In debating this proposal, you’d see special interests — like Blue Cross/Blue Shield — putting up the fight of their lives. Why? Because the flight of bargain-hunters from this state would challenge their near-monopoly and force them to compete — which they’d find difficult, given all the regulations. So BCBSNC benefits from mandates, since would-be competitors find only barriers.
Suppose legislation making it legal to buy insurance from other states actually got through. Not only would BCBSNC then have to put tremendous pressure on the state to let go of some of the more expensive and/or questionable mandates, but North Carolinians would benefit either way from lower-cost insurance. That’s really what we want, right?

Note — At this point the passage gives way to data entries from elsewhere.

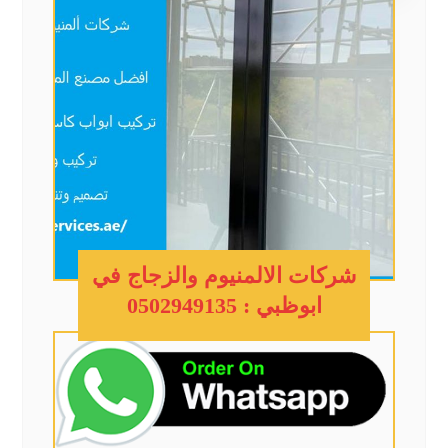
شركات الالمنيوم والزجاج في
ابوظبي : 0502949135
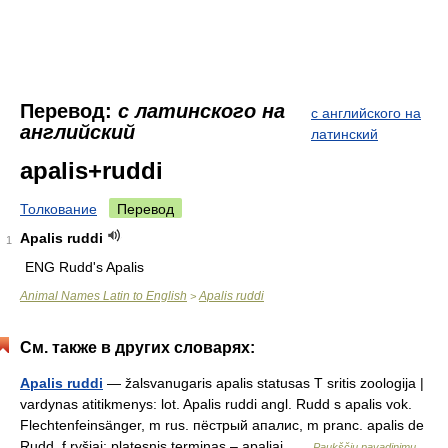
Перевод:
с латинского на
с английского на
английский
латинский
apalis+ruddi
Толкование
Перевод
Apalis ruddi
1
ENG Rudd's Apalis
Animal Names Latin to English
Apalis ruddi
>
См. также в других словарях:
Apalis ruddi
— žalsvanugaris apalis statusas T sritis zoologija |
vardynas atitikmenys: lot. Apalis ruddi angl. Rudd s apalis vok.
Flechtenfeinsänger, m rus. пёстрый апалис, m pranc. apalis de
Rudd, f ryšiai: platesnis terminas – apaliai …
Paukščių pavadinimų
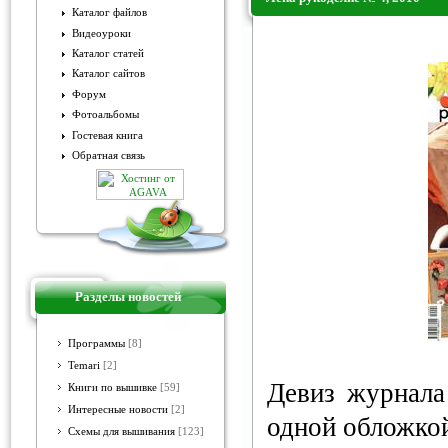
Каталог файлов
Видеоуроки
Лена рукоделие № 4, 2010
Каталог статей
Каталог сайтов
Форум
Фотоальбомы
Гостевая книга
Обратная связь
Разделы новостей
Программы
[8]
Temari
[2]
Девиз журнала
Книги по вышивке
[59]
Интересные новости
[2]
одной обложкой
Схемы для вышивания
[123]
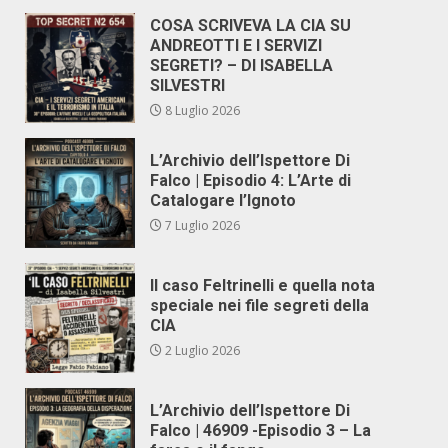
COSA SCRIVEVA LA CIA SU
ANDREOTTI E I SERVIZI
SEGRETI? – DI ISABELLA
SILVESTRI
8 Luglio 2026
L’Archivio dell’Ispettore Di
Falco | Episodio 4: L’Arte di
Catalogare l’Ignoto
7 Luglio 2026
Il caso Feltrinelli e quella nota
speciale nei file segreti della
CIA
2 Luglio 2026
L’Archivio dell’Ispettore Di
Falco | 46909 -Episodio 3 – La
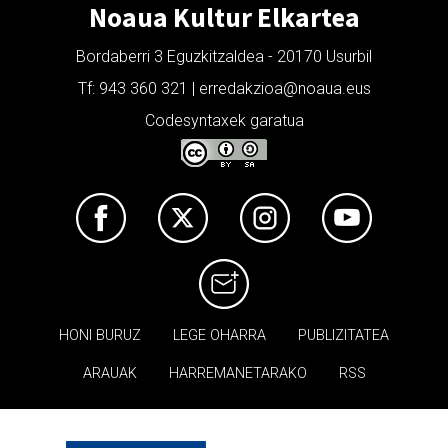
Noaua Kultur Elkartea
Bordaberri 3 Eguzkitzaldea - 20170 Usurbil
Tf: 943 360 321 | erredakzioa@noaua.eus
Codesyntaxek garatua
HONI BURUZ
LEGE OHARRA
PUBLIZITATEA
ARAUAK
HARREMANETARAKO
RSS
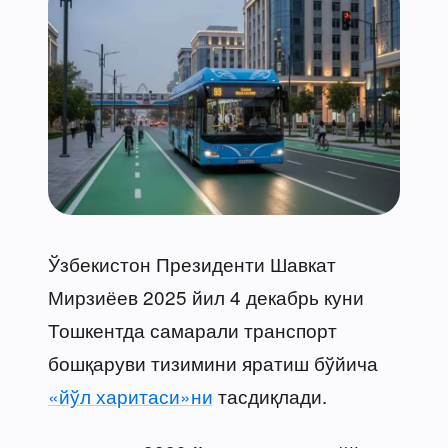
Ўзбекистон Президенти Шавкат
Мирзиёев 2025 йил 4 декабрь куни
Тошкентда самарали транспорт
бошқаруви тизимини яратиш бўйича
«йўл харитаси»ни
тасдиқлади.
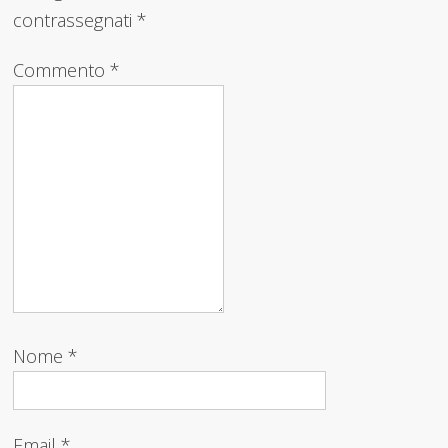
contrassegnati
*
Commento
*
Nome
*
Email
*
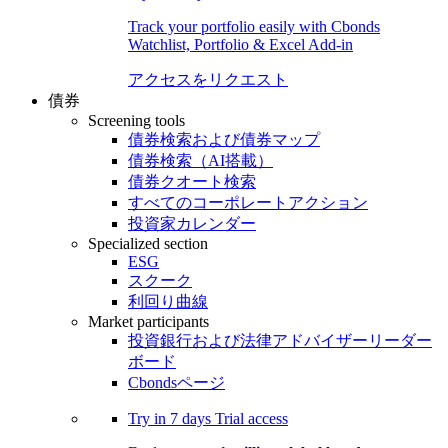
Track your portfolio easily with Cbonds
Watchlist, Portfolio & Excel Add-in
アクセスをリクエスト
債券
Screening tools
債券検索および債券マップ
債券検索（AI搭載）
債券クオート検索
すべてのコーポレートアクション
投資家カレンダー
Specialized section
ESG
スクーク
利回り曲線
Market participants
投資銀行および法律アドバイザーリーダー
ボード
Cbondsページ
Try in
7 days
Trial access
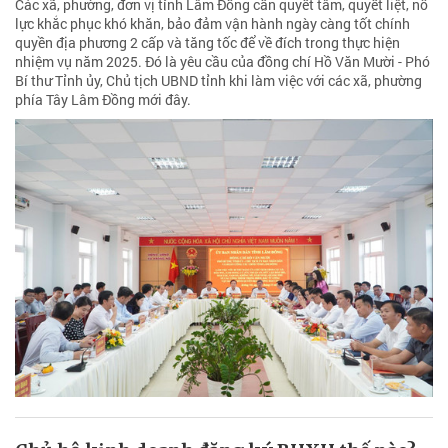
Các xã, phường, đơn vị tỉnh Lâm Đồng cần quyết tâm, quyết liệt, nỗ
lực khắc phục khó khăn, bảo đảm vận hành ngày càng tốt chính
quyền địa phương 2 cấp và tăng tốc để về đích trong thực hiện
nhiệm vụ năm 2025. Đó là yêu cầu của đồng chí Hồ Văn Mười - Phó
Bí thư Tỉnh ủy, Chủ tịch UBND tỉnh khi làm việc với các xã, phường
phía Tây Lâm Đồng mới đây.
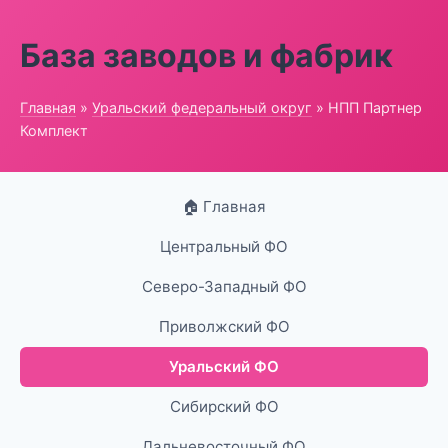
База заводов и фабрик
Главная
»
Уральский федеральный округ
» НПП Партнер
Комплект
🏠 Главная
Центральный ФО
Северо-Западный ФО
Приволжский ФО
Уральский ФО
Сибирский ФО
Дальневосточный ФО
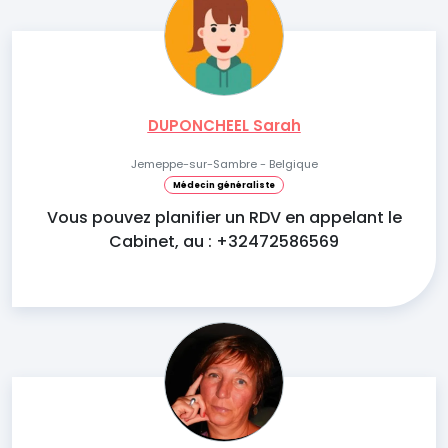
DUPONCHEEL Sarah
Jemeppe-sur-Sambre - Belgique
Médecin généraliste
Vous pouvez planifier un RDV en appelant le
Cabinet, au : +32472586569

Sooner or later people in other states would be demanding to buy insurance out-of-state, too: "If they can do it, why can’t we?" We might see a domino effect. Protected monopolies everywhere would have to get lean and mean to compete nationwide. Premiums (costs) everywhere would plummet. The competitive marketplace would expand beyond borders and insurers would scramble to offer the best in both price and quality. All because — for once — North Carolina had the guts to do something smart, novel and courageous.
The relationship between regulators and the insurance monopoly is cozy in our state — as in others. That’s why something like this will take tremendous political will. But if leaders really have our best interests in mind — not special interests — they’ll start making waves with a wing beat.